My answer: $(7! / (7-5)!)\cdot (7! / 2!) = 2520$.

However some people told me I was wrong and the answer should be $0$.

Answer 1

No, you've confused it with $P(7,5)=\dfrac{7!}{2!}$.

Where as $P(5,7)=\dfrac{5!}{(-2)!}=0$

Answer 2

Your friends are correct. It is not possible to select $7$ elements from a set with only five elements. Therefore, $P(5, 7) = 0$.

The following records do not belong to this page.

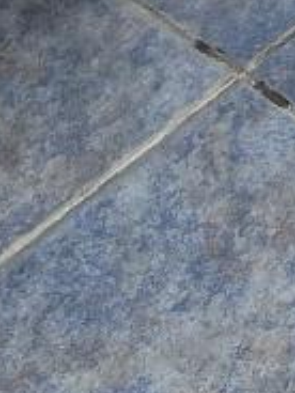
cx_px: 856
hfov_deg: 7.7
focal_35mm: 171
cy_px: -70
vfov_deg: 11.3
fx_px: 1943
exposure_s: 1/180
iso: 250
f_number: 1.8
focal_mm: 5.4
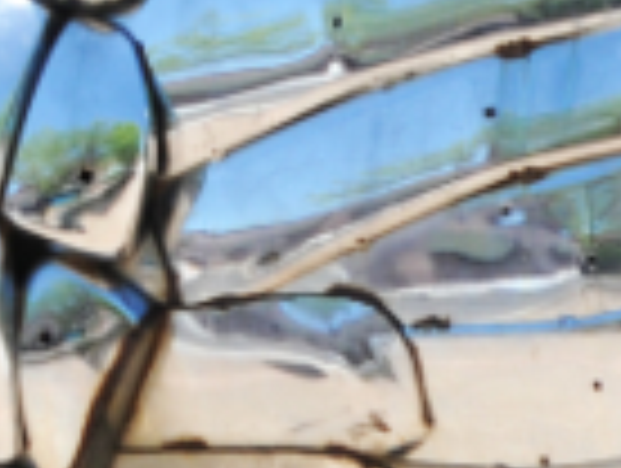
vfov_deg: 2.6
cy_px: 423
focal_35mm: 584
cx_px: 1084
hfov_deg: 3.4
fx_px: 10495
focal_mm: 56
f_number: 7.1
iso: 250
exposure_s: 1/500
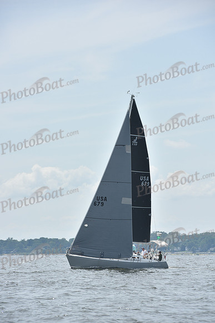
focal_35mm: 200
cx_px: 108
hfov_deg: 6.9
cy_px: 162
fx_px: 1790
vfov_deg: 10.3
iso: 320
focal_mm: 200
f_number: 10
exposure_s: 1/1000
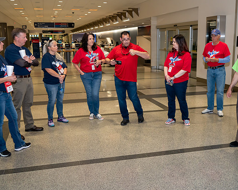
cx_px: 130
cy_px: 95
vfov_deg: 37.3
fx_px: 282
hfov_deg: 45.7
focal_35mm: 40
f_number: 5
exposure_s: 1/160
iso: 3200
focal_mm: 35
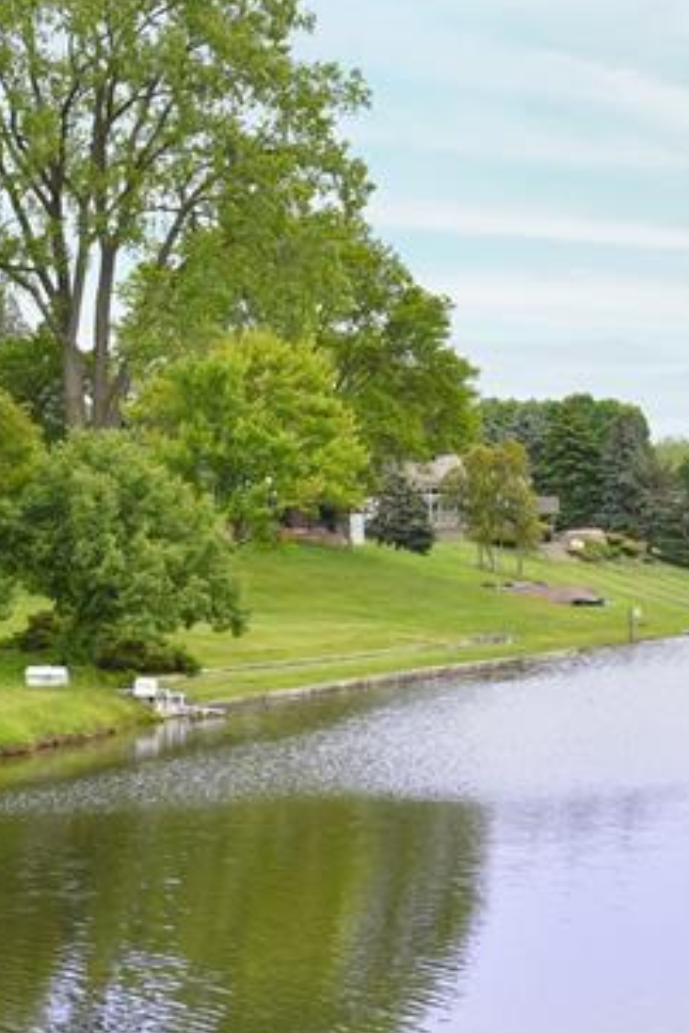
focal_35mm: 98
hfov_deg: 13.2
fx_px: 2813
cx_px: 1045
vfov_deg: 20.8
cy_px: 659
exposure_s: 1/200
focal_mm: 35
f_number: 7.1
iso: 320
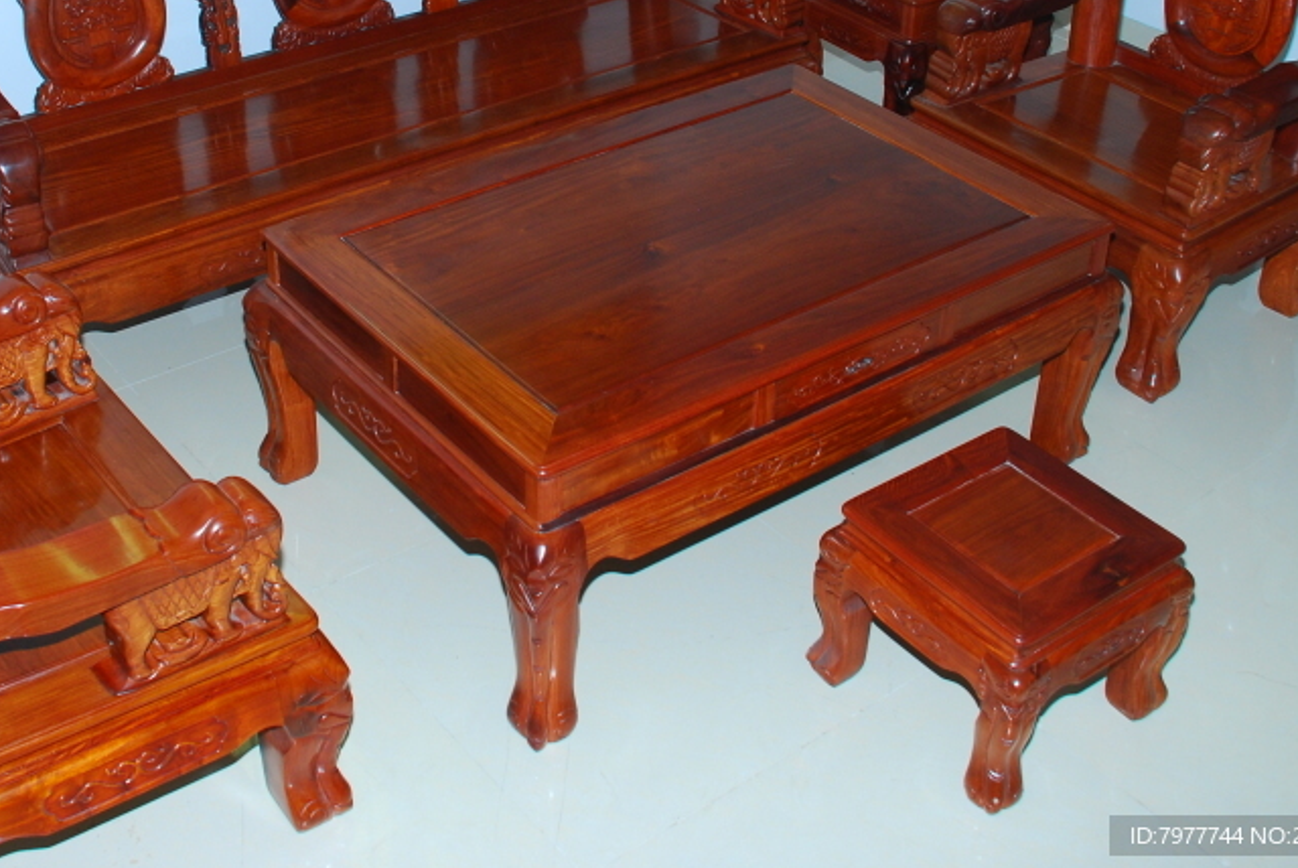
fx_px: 1732
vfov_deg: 27.6
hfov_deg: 40.9
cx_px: 539
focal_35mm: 48
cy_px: 182
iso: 320
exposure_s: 1/50
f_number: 5.6
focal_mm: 20
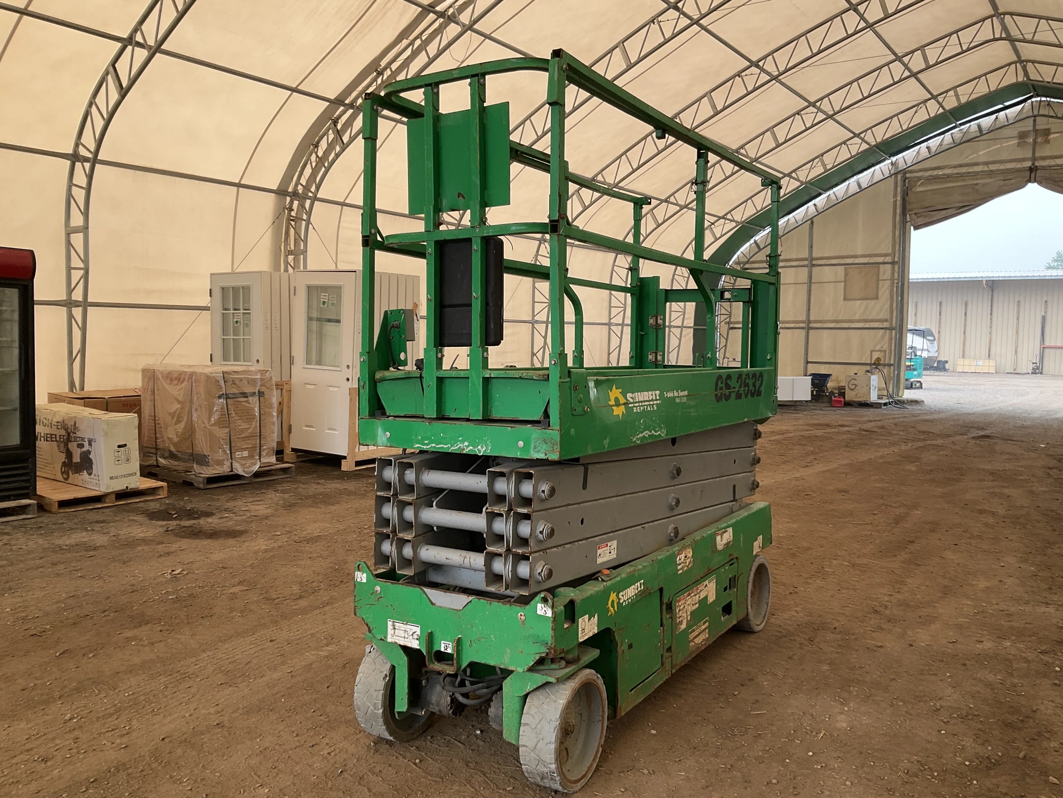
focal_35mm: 29
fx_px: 891
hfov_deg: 61.7
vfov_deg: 48.2
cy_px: 399
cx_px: 532
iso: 20
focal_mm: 3
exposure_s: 1/169
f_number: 1.8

We could also apply the Multiplication Principle. Since the set contains five elements, there are five ways to make the first selection. Since selections are made without replacement, there are four ways to select the second element, three ways to select the third element, two ways to select the fourth element, one way to select the fifth element, zero ways to select the nonexistent sixth element, and zero ways to select the nonexistent seventh element. Hence, $$P(5, 7) = 5 \cdot 4 \cdot 3 \cdot 2 \cdot 1 \cdot 0 \cdot 0 = 0$$

Let $n, k$ be nonnegative integers. The number of ordered selections of $k$ elements from a set with $n$ elements is $$P(n, k) = n(n - 1)(n - 2) \cdots [n - (k - 1)] = n(n - 1)(n - 2) \cdots (n - k + 1)$$ Notice that if $k > n$, then one of the terms in this product is $n - n = 0$. Otherwise, we can multiply and divide by $(n - k)!$ to obtain \begin{align*} P(n, k) & = n(n - 1)(n - 2) \cdots (n - k + 1)\\ & = n(n - 1)(n - 2) \cdots (n - k + 1) \cdot \frac{(n - k)!}{(n - k)!}\\ & = \frac{n!}{(n - k)!} \end{align*} which yields the formula
$$P(n, k) = \begin{cases} \dfrac{n!}{(n - k)!} & \text{if $k \leq n$}\\ 0 & \text{if $k > n$} \end{cases} $$